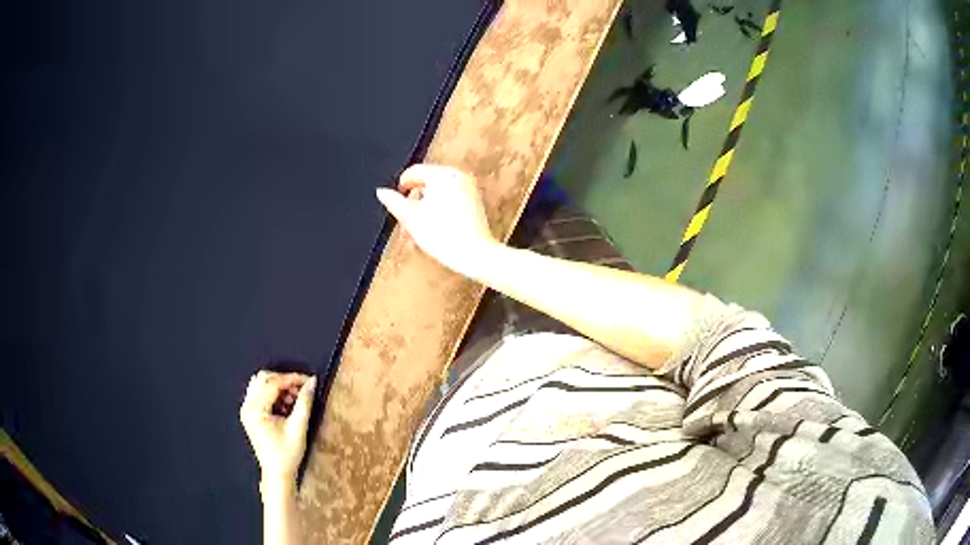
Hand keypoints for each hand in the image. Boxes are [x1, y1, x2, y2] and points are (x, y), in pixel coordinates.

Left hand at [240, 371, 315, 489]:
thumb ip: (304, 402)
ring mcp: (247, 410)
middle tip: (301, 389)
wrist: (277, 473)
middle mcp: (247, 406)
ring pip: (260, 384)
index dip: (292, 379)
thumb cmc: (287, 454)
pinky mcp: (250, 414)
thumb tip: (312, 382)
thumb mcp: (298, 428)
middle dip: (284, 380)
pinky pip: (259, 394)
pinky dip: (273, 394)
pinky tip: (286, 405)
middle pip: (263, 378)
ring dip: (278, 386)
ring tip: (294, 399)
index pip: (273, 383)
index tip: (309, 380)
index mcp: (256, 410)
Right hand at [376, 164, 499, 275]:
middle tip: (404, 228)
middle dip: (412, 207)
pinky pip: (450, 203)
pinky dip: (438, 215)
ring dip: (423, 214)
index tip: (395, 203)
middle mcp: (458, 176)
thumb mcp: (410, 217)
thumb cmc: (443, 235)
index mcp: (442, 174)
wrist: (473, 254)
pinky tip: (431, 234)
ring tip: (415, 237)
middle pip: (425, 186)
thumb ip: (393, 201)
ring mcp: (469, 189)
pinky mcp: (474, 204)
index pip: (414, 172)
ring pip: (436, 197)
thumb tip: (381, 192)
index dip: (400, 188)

==

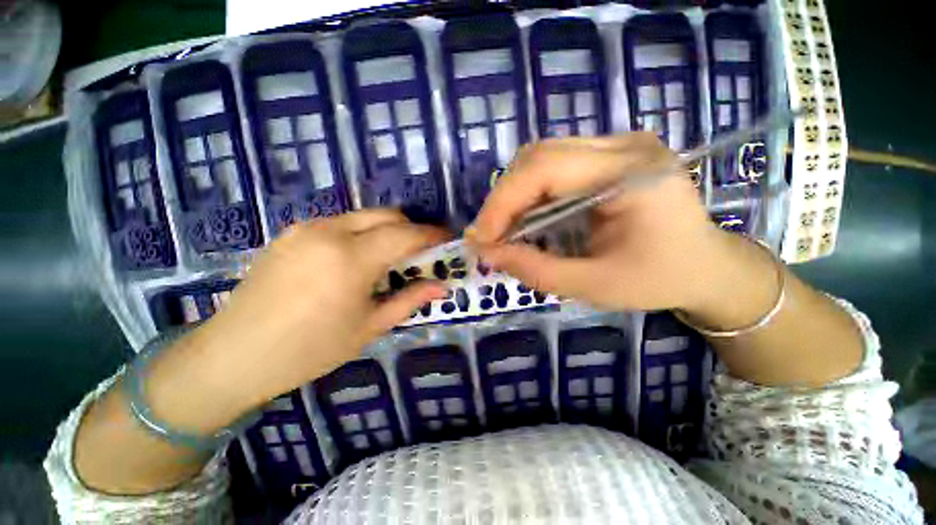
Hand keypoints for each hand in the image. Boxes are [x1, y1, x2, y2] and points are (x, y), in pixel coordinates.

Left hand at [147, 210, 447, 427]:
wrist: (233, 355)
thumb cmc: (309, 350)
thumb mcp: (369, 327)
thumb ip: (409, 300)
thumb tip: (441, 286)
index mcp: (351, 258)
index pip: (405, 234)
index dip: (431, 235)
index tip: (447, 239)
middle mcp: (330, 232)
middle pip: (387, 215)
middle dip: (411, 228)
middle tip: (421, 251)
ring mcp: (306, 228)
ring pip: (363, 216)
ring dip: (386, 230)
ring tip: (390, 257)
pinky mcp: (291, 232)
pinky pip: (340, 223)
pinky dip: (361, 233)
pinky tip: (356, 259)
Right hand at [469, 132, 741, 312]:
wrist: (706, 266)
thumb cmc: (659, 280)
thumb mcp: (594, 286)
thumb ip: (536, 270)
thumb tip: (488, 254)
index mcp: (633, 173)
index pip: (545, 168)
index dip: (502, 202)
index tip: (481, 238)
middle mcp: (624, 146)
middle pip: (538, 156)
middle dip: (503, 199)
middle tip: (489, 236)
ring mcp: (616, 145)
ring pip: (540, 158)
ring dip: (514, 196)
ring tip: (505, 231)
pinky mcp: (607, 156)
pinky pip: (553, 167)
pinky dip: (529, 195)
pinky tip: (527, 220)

WHAT THE EXERCISE ASKS. Every line above from the line with "pinky tip: (356, 259)" to the line with "index tip: (481, 238)", both included, must be reproduced exactly, and no other line may appear.

OUTPUT.
pinky tip: (356, 259)
Right hand at [469, 132, 741, 312]:
wrist: (706, 266)
thumb cmc: (659, 280)
thumb mcp: (594, 286)
thumb ip: (536, 270)
thumb tip: (488, 254)
index mcp: (633, 173)
index pip: (545, 168)
index dip: (502, 202)
index tip: (481, 238)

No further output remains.